Ariana Grande「Problem [feat. Iggy Azalea]」:表情を変える歌声、光が描くサンバースト模様の影
Ariana Grandeは今さら説明を尽くすまでもない知名度抜群のシンガーです。Zeddが参加した「Break Free」で彼女の歌声に驚き、魅せられました。もっと聴いてみたいと思い、「Break Free」が収録されたアルバム『My Everything』にアクセスします。
『My Everything』を聴いたとき、第一印象で気に入った曲が「Problem」です。特にインパクトが大きかったのは、イントロで鳴り響くサックスのスリリングな演奏。その後も随所で存在感を放つ音です。
さらに「Problem」の特徴として「タイプの異なる声の交錯」が挙げられます。ささやくような男性のコーラス、Iggy Azaleaのハスキーなラップ、そしてArianaの歌声。異なる声が曲に多様な表情と立体感を与えます。
Arianaの歌は芯があって鋭くクールに響きますが、それでいて時として、誘うように甘くもなる。歌声の表情のギャップが緩急を生み、聴き手の心をつかみます。また、声の違い、歌とラップの違いなど、IggyのパフォーマンスはArianaの歌と対極にあり、そうした位置関係が曲に遠近感を持たせていると思います。
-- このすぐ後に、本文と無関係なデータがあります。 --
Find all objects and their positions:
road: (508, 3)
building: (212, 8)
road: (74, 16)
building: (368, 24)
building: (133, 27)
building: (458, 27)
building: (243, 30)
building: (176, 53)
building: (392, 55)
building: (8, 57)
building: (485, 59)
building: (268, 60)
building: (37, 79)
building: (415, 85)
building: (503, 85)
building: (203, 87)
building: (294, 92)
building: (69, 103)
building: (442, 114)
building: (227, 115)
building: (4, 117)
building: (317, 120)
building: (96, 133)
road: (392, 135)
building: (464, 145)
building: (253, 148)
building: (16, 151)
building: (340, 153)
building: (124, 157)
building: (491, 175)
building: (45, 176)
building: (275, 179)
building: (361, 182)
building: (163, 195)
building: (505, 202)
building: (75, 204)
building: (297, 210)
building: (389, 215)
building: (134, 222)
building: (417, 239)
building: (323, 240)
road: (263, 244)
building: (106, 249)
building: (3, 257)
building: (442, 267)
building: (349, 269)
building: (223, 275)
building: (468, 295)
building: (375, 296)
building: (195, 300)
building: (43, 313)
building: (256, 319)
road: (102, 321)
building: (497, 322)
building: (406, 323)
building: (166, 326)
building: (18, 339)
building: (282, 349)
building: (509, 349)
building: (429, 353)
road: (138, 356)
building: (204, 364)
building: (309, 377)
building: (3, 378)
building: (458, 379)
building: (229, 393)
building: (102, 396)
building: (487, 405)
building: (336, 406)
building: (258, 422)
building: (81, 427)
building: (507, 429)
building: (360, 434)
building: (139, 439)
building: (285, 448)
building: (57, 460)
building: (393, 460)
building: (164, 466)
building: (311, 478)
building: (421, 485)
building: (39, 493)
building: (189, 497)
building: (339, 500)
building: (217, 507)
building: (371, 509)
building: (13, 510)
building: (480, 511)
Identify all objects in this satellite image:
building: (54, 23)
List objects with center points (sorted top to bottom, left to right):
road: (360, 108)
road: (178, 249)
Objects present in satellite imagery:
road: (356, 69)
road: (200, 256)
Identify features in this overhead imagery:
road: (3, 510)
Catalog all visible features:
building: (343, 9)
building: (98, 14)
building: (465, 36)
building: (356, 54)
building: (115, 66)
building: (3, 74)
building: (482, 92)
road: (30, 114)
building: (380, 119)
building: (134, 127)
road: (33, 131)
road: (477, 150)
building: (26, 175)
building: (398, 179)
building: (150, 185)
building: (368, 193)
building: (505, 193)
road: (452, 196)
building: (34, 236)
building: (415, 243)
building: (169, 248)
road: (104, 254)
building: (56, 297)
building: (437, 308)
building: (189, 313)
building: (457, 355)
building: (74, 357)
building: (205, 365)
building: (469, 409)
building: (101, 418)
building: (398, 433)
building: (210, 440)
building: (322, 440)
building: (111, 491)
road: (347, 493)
「Problem」はミュージック・ビデオの他に、リリック・ビデオも公開されてました。歌詞だけを表示しているわけではなく、画面にはArianaとIggyが登場します。「Problem」のリリック・ビデオは言葉を重ねたもうひとつのミュージック・ビデオといえるのではないでしょうか。
光が描く影の世界。渦を巻くように歪んだサンバースト模様は、サウンドと同化しながら、Arianaの瞳を強調しています。瞳の中に、白と黒の世界が吸い込まれていくようにも見える。モノクロームに染まった世界の中で、その眼にたたえた光が鮮やかに輝きます。見た者すべての視線を集めて呑み込む瞳です。